- Material supplied -

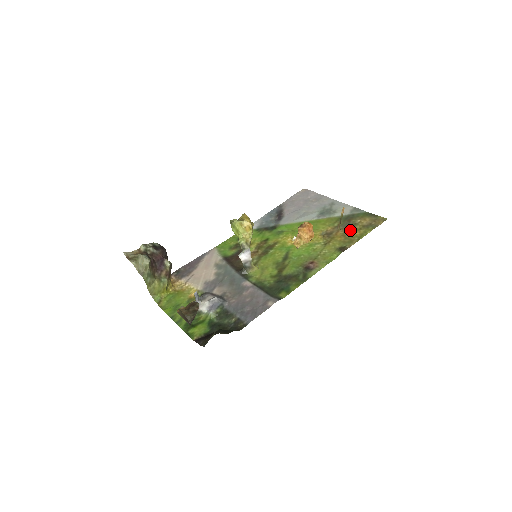
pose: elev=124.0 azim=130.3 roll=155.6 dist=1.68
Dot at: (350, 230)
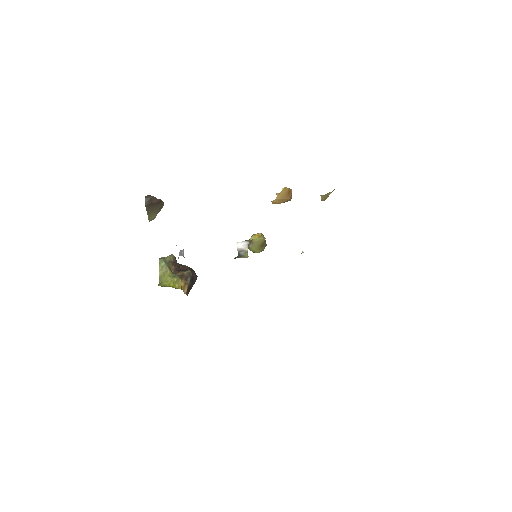
Dot at: occluded
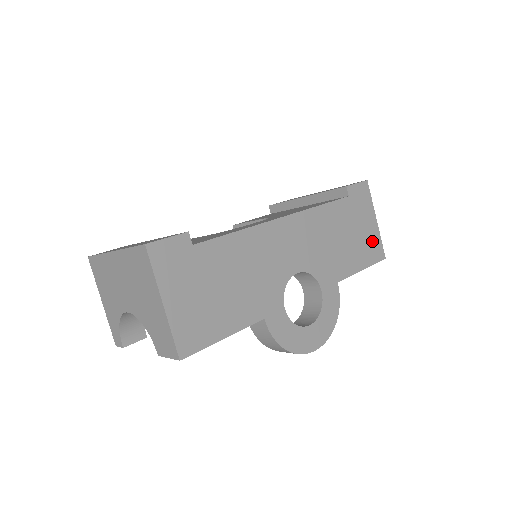
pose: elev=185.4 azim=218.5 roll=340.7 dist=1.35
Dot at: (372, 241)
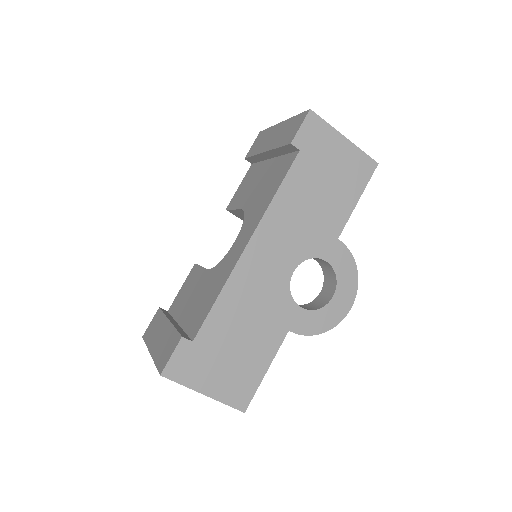
Dot at: (353, 164)
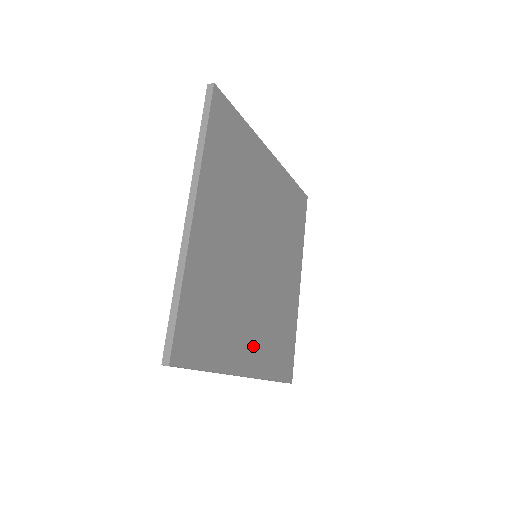
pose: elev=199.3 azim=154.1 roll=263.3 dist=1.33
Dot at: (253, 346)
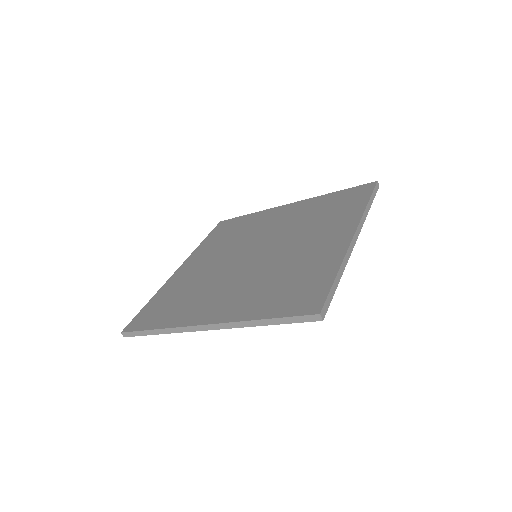
Dot at: occluded
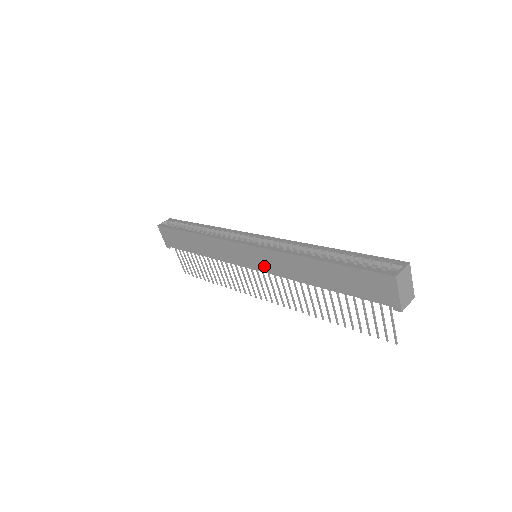
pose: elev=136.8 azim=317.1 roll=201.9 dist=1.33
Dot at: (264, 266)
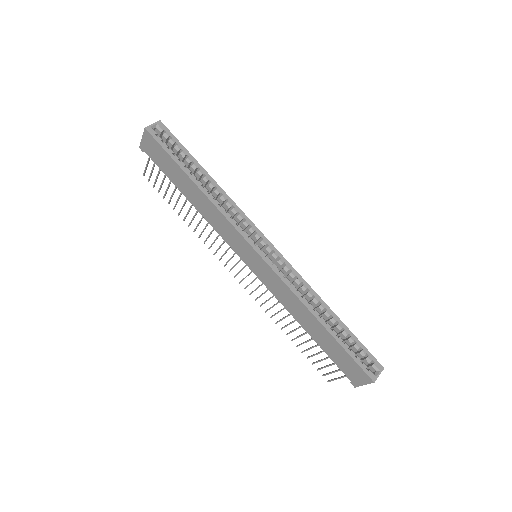
Dot at: (262, 277)
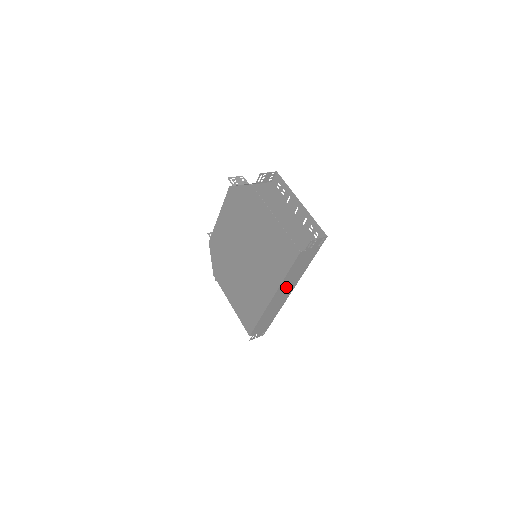
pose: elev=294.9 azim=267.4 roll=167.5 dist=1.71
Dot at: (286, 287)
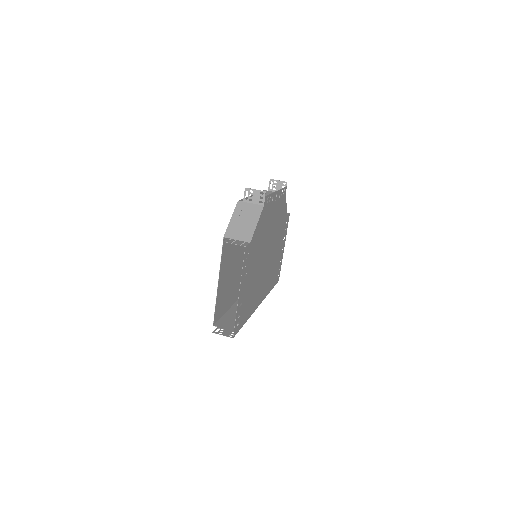
Dot at: occluded
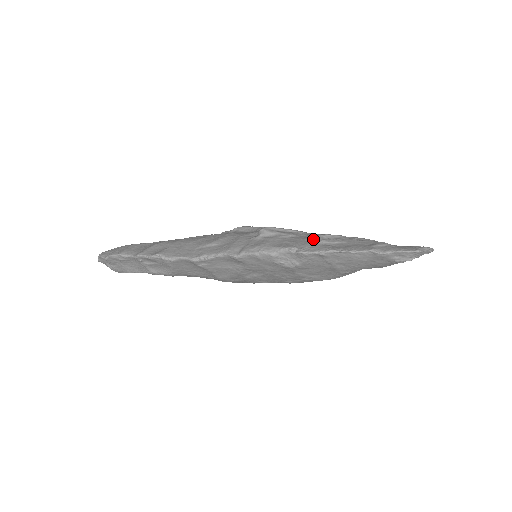
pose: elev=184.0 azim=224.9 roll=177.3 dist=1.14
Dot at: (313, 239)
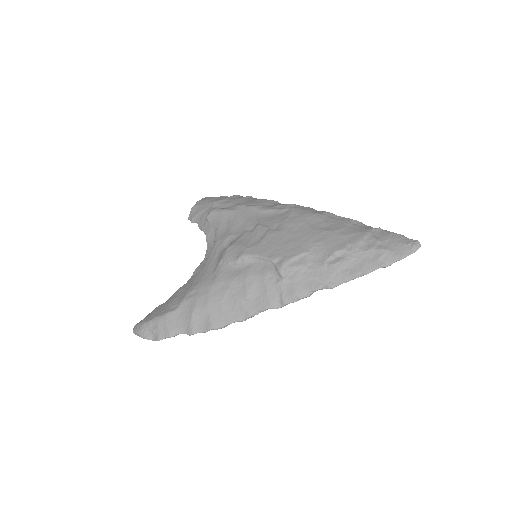
Dot at: (329, 267)
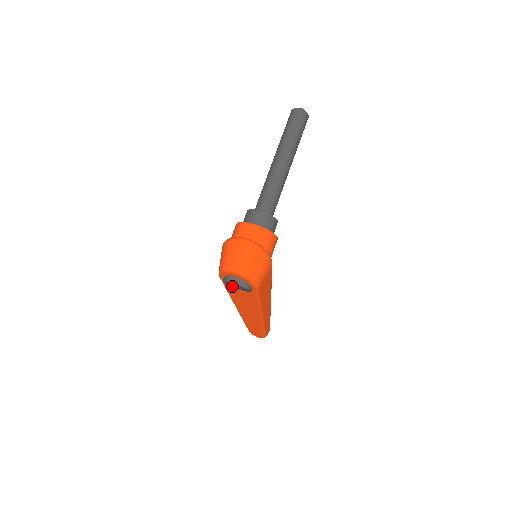
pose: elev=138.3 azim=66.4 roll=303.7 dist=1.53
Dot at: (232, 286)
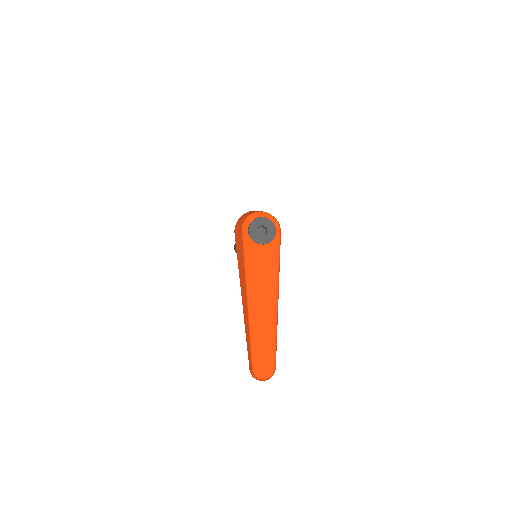
Dot at: (255, 236)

- Job -
Rewrite the rows from the line containing "pose: elev=184.0 azim=224.9" through the end of the rows, leaving out the pictures. Keep every other line unchanged, but multiply each coordinate of the marked point's place in the second views by 1.6 and round it to a whole number, rounding halves up.

- Output for this exercise -
pose: elev=184.0 azim=224.9 roll=177.3 dist=1.14
Dot at: (313, 239)
Dot at: (526, 427)
pose: elev=138.3 azim=66.4 roll=303.7 dist=1.53
Dot at: (232, 286)
Dot at: (408, 378)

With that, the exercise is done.